-- The records follows --

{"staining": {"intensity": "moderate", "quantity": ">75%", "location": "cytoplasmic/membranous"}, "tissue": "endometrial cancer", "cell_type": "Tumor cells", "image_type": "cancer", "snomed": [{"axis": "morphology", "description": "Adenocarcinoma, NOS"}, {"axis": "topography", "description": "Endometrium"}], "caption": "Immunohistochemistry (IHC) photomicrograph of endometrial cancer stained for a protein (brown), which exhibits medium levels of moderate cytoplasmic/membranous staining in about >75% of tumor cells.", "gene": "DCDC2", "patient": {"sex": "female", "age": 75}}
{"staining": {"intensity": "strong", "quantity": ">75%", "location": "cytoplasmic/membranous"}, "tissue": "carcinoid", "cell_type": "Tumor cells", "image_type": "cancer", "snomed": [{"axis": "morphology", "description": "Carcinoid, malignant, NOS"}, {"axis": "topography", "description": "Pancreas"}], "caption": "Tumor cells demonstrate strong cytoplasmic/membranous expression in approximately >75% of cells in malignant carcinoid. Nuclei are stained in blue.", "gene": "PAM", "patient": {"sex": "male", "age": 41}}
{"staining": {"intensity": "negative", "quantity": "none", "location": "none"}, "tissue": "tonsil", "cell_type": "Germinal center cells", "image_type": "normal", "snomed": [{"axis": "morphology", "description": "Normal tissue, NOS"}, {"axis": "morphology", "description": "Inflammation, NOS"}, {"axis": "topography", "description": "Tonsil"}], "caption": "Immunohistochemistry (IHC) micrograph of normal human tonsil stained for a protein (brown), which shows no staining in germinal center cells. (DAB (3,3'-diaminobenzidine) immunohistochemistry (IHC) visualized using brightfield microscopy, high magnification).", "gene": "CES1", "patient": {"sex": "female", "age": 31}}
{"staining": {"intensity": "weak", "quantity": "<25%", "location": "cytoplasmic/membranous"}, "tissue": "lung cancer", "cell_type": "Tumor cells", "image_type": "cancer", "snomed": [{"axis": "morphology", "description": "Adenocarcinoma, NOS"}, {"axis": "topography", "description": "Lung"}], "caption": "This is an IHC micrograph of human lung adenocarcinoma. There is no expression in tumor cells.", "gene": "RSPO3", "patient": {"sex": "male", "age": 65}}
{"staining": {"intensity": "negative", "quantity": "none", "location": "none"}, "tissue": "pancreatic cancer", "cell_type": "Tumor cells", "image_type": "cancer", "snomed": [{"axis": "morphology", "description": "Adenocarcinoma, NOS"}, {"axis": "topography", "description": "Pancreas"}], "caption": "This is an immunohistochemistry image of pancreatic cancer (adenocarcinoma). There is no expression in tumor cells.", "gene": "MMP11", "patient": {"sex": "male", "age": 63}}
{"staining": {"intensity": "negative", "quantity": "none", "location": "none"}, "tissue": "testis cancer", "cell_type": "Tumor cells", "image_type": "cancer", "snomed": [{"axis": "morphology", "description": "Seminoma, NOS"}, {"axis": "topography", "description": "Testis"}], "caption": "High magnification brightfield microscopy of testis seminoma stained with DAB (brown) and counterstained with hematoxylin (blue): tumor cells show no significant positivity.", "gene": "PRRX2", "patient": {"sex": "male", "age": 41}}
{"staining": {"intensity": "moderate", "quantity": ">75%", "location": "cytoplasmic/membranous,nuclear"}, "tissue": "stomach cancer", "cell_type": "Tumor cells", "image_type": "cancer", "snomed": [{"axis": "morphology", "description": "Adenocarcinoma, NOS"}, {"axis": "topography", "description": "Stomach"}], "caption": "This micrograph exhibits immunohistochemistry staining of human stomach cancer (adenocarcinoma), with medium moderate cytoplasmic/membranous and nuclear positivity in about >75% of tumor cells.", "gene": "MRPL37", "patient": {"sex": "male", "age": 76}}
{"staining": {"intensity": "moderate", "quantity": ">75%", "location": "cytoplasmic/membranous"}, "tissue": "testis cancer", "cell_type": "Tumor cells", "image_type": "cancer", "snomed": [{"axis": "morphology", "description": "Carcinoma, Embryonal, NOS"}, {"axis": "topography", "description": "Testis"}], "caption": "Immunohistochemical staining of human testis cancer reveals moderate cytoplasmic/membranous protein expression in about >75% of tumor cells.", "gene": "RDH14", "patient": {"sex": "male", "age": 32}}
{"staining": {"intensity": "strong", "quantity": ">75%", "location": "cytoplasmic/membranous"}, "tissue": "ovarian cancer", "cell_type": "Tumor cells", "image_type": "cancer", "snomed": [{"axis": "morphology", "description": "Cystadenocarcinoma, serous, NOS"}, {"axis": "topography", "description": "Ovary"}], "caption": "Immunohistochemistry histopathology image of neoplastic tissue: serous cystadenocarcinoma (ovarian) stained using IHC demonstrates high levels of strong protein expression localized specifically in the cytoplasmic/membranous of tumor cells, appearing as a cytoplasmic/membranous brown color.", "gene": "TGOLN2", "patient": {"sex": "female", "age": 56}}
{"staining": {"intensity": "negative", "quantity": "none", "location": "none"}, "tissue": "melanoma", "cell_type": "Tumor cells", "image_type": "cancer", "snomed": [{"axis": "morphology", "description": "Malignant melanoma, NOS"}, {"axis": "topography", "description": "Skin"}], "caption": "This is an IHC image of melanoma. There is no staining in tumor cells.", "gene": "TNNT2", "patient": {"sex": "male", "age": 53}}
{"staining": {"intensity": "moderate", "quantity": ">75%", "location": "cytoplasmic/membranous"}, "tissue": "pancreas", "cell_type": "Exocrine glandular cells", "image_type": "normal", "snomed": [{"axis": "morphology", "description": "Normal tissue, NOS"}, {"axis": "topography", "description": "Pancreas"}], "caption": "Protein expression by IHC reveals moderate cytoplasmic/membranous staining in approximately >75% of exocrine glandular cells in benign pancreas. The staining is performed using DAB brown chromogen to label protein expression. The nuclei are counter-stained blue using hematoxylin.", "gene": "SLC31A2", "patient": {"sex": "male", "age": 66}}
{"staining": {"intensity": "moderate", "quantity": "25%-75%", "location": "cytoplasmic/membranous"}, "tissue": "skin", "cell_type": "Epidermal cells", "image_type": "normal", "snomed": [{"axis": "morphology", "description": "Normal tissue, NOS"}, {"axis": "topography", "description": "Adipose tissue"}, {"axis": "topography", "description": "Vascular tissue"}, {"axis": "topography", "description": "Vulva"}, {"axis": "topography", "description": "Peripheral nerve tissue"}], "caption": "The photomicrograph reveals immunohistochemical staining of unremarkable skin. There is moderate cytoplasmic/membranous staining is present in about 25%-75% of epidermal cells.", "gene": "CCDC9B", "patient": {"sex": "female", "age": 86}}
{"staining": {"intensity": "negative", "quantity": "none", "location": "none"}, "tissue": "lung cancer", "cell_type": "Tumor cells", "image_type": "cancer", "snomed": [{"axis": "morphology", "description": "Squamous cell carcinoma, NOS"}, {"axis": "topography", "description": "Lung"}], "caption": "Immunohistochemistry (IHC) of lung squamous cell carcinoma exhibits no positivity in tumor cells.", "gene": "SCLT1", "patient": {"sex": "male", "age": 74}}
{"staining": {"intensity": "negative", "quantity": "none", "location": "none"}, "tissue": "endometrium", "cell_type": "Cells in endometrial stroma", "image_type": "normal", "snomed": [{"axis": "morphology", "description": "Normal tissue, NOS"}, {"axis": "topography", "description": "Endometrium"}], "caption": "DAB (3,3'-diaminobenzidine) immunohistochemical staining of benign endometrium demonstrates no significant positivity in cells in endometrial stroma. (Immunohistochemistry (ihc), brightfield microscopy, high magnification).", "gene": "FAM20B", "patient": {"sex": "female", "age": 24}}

-- The records concluded --

• What you are asked to do
Where does the string "lung" occur in the data above? Copy every line that holds it.

• Response to the task
{"staining": {"intensity": "weak", "quantity": "<25%", "location": "cytoplasmic/membranous"}, "tissue": "lung cancer", "cell_type": "Tumor cells", "image_type": "cancer", "snomed": [{"axis": "morphology", "description": "Adenocarcinoma, NOS"}, {"axis": "topography", "description": "Lung"}], "caption": "This is an IHC micrograph of human lung adenocarcinoma. There is no expression in tumor cells.", "gene": "RSPO3", "patient": {"sex": "male", "age": 65}}
{"staining": {"intensity": "negative", "quantity": "none", "location": "none"}, "tissue": "lung cancer", "cell_type": "Tumor cells", "image_type": "cancer", "snomed": [{"axis": "morphology", "description": "Squamous cell carcinoma, NOS"}, {"axis": "topography", "description": "Lung"}], "caption": "Immunohistochemistry (IHC) of lung squamous cell carcinoma exhibits no positivity in tumor cells.", "gene": "SCLT1", "patient": {"sex": "male", "age": 74}}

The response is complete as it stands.